The Indigenous Women’s Collective also called for Sainte-Marie to be stripped of her 2018 Indigenous Album of the Year award at the Junos, a prestigious Canadian music award show.
But others say that Sainte-Marie’s history and career highlight the complexity and tangled nature of identity. Kim Wheeler, a Manitoba-based writer who recently worked as a producer on a musical celebration of Sainte-Marie, says the Juno category Indigenous artist of the year largely exists because of the singer’s trailblazing career.
“Buffy inspired so many of the performers at that show. She was their north star. They said without her, they might not have pursued careers in music. Buffy showed them that if she could succeed, so could they,” she said.
Wheeler, who is of Anishinaabe and Mohawk descent, says Sainte-Marie’s appearances on Sesame Street were powerful to see as a child. “Just watching her on the show, we knew we could be more than what society told us we were.”

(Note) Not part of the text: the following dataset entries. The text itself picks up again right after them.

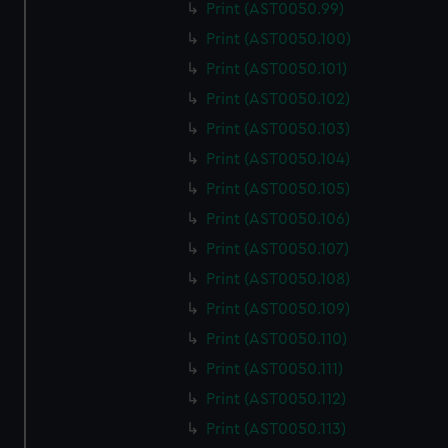
Print (AST0050.99)
Print (AST0050.100)
Print (AST0050.101)
Print (AST0050.102)
Print (AST0050.103)
Print (AST0050.104)
Print (AST0050.105)
Print (AST0050.106)
Print (AST0050.107)
Print (AST0050.108)
Print (AST0050.109)
Print (AST0050.110)
Print (AST0050.111)
Print (AST0050.112)
Print (AST0050.113)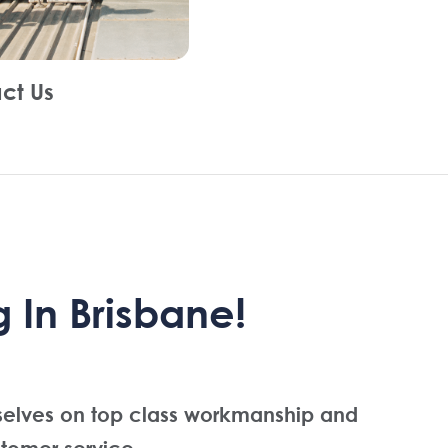
ct Us
 In Brisbane!
selves on top class workmanship and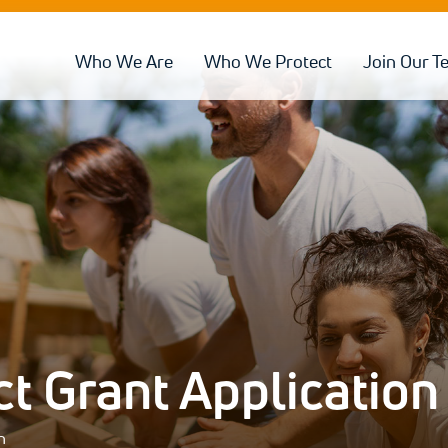
Who We Are
Who We Protect
Join Our T
 Grant Application
n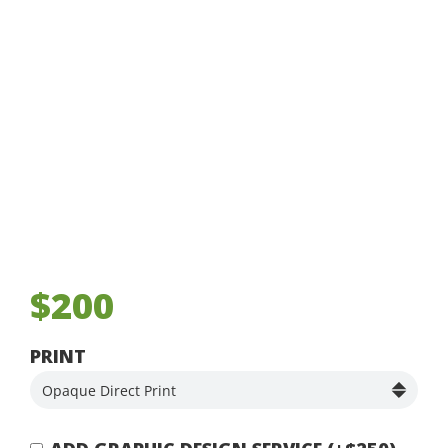
$200
PRINT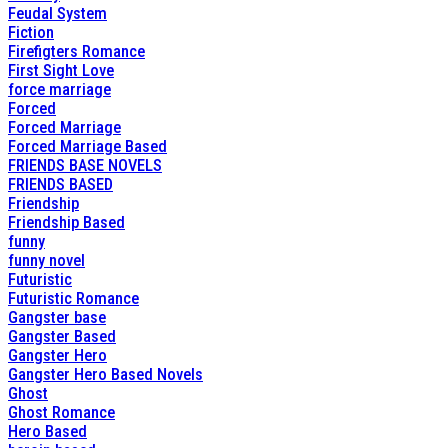
Feudal System
Fiction
Firefigters Romance
First Sight Love
force marriage
Forced
Forced Marriage
Forced Marriage Based
FRIENDS BASE NOVELS
FRIENDS BASED
Friendship
Friendship Based
funny
funny novel
Futuristic
Futuristic Romance
Gangster base
Gangster Based
Gangster Hero
Gangster Hero Based Novels
Ghost
Ghost Romance
Hero Based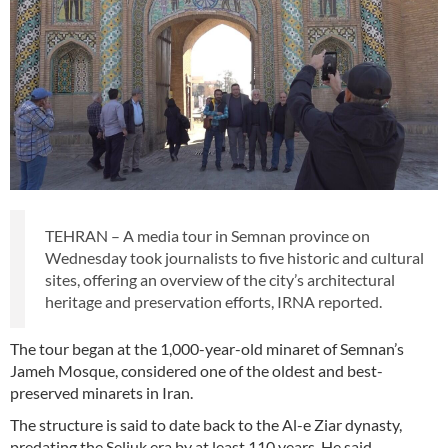
TEHRAN – A media tour in Semnan province on
Wednesday took journalists to five historic and cultural
sites, offering an overview of the city’s architectural
heritage and preservation efforts, IRNA reported.
The tour began at the 1,000-year-old minaret of Semnan’s
Jameh Mosque, considered one of the oldest and best-
preserved minarets in Iran.
The structure is said to date back to the Al-e Ziar dynasty,
predating the Seljuk era by at least 110 years. He said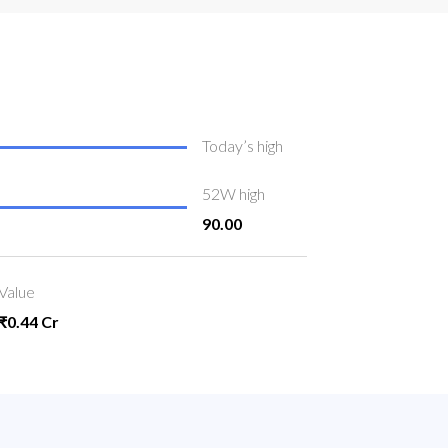
Today’s high
52W high
90.00
Value
₹0.44 Cr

Throughout her career, Sainte-Marie fought to to ensure Indigenous peoples were included in casting decisions and given opportunities they had long been denied, says Wheeler. She questions the broadcaster’s decision to move ahead with the documentary, given the fracturing and polarizing effects it has had on Indigenous communities.
“It’s going take a while for people to decide for themselves whether they’re going to discount her entire legacy or if they’re going to continue to uphold her as a hero,” said Wheeler. “People are talking about the stages of grief. They’re angry. They’re hurt. They’re in denial. Are we all going to come to acceptance? I don’t know. It’s so complicated.”